The experience surprised her when she found so many pantries designed to help the needy in upper-class suburban neighborhoods.
"You didn't realize that many times unemployment and different things would hit families that were well-off for a period of time. The breadwinner would lose his job. The economy changed. Sometimes it was the hidden poor, as I call them; people threatened with not being able to pay their mortgage or not being able to pay their rent."
She opened a string of 40 outreach programs. The first was at Our Lady of Lourdes on Main Street. Many of them are still up and running.
"When I retired there were 40 parishes that had outreach. I don't think there are that many now. I think they have evolved into other kinds of programs. I think parishes became very aware there were rich and poor in many parishes," she said.
Since her retirement 15 years ago, she has spent her time volunteering. Retirement in the religious communities means you stop drawing a salary. Religious sisters and brothers continue ministering to the best of their abilities until they move into a care center.
Sister Mary Anne spent a couple years helping out at the Family Justice Center, which provides free services for domestic violence victims and their children.
"I really got to know the extent of domestic violence in our area. We often think it exists in the inner city or exists someplace else. But you find that people need help in getting out of abusive situations," she said.
After hearing about how many families are refused financial assistance, she began to volunteer a couple days a week with Neighborhood Legal Services.
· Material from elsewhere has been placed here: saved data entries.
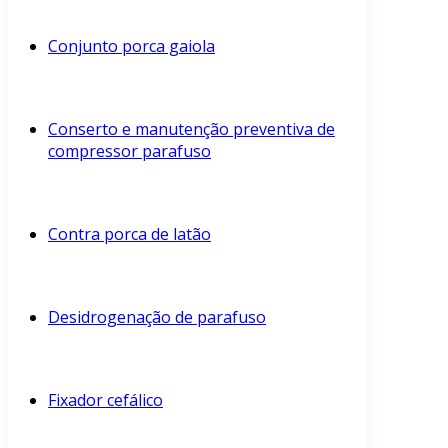
Conjunto porca gaiola
Conserto e manutenção preventiva de
compressor parafuso
Contra porca de latão
Desidrogenação de parafuso
Fixador cefálico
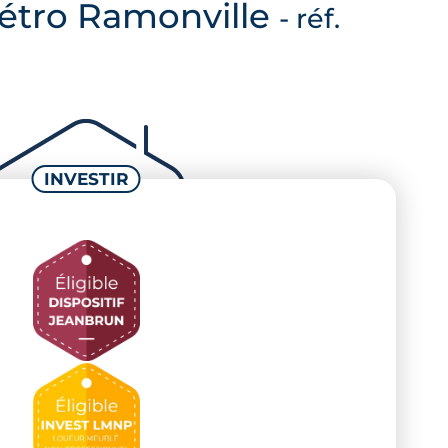
métro Ramonville
- réf.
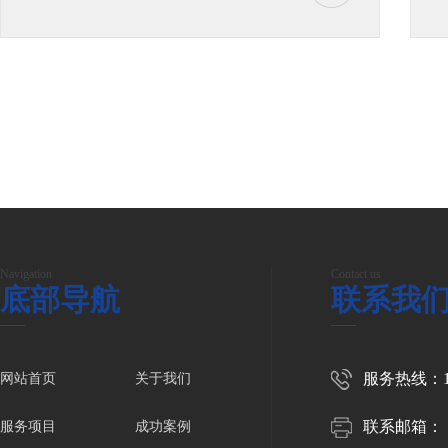
Navigation
Contact us
底部导航
联系我
服务热线：150
网站首页
关于我们
联系邮箱：
服务项目
成功案例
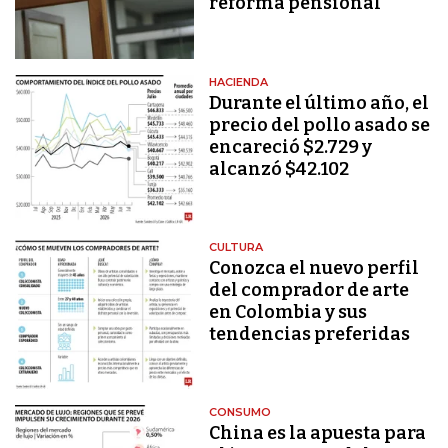
reforma pensional
HACIENDA
Durante el último año, el
precio del pollo asado se
encareció $2.729 y
alcanzó $42.102
CULTURA
Conozca el nuevo perfil
del comprador de arte
en Colombia y sus
tendencias preferidas
CONSUMO
China es la apuesta para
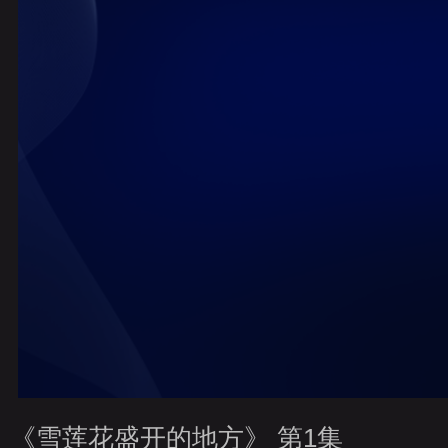
財經
教育
鄉村振興
生態環境
一帶一路
央博
大國智造
大國展會
大國保險
雲頂對話
雲起
CCTV.節目官網
直播
節目單
欄目
片庫
熱播
《雪莲花盛开的地方》 第1集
She would help people get Medicaid and Medicare, making sure they had the proper papers in order and accompanying them. Working under a lawyer, she saw people get turned away from receiving their Social Service Disability Insurance. She was told not to stop trying.
"For whatever reason, they would rarely get it the first time they applied," she explained, adding that it was often due to some minor paperwork issue.
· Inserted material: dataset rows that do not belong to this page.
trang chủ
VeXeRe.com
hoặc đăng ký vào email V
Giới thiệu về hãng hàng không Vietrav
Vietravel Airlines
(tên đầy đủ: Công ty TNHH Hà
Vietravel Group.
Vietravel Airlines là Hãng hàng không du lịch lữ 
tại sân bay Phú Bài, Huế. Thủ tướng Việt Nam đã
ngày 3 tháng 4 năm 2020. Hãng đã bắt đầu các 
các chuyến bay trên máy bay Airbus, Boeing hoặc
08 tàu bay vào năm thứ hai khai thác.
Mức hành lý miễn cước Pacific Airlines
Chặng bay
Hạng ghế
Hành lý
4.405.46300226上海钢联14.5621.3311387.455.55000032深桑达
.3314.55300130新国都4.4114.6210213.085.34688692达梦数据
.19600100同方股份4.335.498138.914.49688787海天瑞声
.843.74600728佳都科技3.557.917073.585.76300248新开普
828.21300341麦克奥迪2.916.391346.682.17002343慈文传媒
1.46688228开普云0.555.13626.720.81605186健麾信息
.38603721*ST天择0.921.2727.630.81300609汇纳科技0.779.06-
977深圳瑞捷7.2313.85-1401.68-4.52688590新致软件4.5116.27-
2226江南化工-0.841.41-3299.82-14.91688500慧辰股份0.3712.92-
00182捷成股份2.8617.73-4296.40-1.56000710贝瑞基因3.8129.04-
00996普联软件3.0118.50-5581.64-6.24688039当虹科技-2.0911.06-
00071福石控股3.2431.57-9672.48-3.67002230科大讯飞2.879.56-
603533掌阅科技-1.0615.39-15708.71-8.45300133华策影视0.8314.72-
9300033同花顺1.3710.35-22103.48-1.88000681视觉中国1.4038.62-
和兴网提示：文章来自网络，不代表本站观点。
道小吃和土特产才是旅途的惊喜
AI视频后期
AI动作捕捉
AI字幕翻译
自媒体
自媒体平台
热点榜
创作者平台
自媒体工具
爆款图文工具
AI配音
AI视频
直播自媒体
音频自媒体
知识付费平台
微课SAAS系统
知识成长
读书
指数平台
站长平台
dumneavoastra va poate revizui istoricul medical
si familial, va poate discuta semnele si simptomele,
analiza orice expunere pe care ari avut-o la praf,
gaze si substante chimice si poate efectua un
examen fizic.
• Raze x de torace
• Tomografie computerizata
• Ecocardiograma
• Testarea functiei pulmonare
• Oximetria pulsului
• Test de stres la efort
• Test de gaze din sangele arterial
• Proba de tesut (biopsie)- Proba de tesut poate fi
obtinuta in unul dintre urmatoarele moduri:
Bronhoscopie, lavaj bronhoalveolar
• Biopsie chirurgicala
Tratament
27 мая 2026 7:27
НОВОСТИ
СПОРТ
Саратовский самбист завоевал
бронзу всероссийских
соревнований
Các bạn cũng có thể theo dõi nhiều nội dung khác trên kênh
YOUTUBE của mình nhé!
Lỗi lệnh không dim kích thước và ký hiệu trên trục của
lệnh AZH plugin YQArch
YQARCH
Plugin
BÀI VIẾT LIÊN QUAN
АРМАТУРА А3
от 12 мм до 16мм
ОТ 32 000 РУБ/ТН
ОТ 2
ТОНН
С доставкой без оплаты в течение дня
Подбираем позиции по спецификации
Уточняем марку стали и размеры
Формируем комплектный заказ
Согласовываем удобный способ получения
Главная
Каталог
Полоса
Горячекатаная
It was at Neighborhood Legal Services that she met a young refugee from the Congo. She had been raped, impregnated and shot at the age of 14. By the time she got to Catholic Charities she was 21 and in need of proper health care and a new hip brace. Sister made some calls to Mercy Hospital Foundation. When she found African refugees would come to the U.S. without coats, she organized a coat drive, giving away 200 articles to keep people warm. When St. Bernadette School closed, she took the books from their library and gave them away.
"Since I retired, I've been doing things like that," Sister Mary Anne said.
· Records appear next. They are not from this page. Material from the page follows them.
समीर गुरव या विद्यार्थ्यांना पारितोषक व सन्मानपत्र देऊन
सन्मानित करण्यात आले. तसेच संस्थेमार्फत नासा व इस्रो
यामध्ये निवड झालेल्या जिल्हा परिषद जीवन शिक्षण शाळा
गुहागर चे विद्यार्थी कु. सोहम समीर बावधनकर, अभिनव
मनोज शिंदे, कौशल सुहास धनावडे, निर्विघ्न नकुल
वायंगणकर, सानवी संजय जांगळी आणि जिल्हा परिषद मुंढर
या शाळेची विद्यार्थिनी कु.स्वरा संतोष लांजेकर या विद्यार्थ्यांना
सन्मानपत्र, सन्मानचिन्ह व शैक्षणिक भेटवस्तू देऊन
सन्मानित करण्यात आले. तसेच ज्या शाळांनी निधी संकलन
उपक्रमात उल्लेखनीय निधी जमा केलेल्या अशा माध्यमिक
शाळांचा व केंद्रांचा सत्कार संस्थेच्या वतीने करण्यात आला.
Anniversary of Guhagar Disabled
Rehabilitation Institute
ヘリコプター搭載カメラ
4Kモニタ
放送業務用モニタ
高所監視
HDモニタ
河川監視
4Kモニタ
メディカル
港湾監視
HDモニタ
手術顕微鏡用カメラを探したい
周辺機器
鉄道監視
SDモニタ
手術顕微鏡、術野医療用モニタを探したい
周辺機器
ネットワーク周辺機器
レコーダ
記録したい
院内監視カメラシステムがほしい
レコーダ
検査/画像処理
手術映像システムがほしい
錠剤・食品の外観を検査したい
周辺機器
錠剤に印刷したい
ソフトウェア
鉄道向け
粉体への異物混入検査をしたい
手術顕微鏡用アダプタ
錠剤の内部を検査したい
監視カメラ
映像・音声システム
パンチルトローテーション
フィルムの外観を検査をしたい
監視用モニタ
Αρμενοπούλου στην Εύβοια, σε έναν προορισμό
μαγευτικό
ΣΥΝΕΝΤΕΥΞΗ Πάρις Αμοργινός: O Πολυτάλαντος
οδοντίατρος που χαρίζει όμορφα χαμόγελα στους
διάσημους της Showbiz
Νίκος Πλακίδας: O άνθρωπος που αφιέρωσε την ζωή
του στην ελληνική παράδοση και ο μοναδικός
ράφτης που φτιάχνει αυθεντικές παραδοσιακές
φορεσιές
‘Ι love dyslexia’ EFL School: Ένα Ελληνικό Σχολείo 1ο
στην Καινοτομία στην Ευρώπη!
Now she goes once a week to Mercy's Comprehensive Care Center, a community health resource, on Fulton and Louisiana.
"I'm a friendly visitor. I go from waiting room to waiting room, and I just visit with people," she explained. "Sometimes I am able to make a referral."
When Bishop John Timon brought the Sisters of Mercy to Buffalo, he gave them $25 to open a soup kitchen to feed the poor. Now it will take a little more than $25 to feed and take care of the sisters. Less than a dozen of the 55 sisters at Mercy Center currently bring in a salary. Their health care unit is full. The average age of the sisters is late 70s.
"We'd like to be able to pay the people who work for us a decent wage," Sister Mary Anne said, still thinking of others.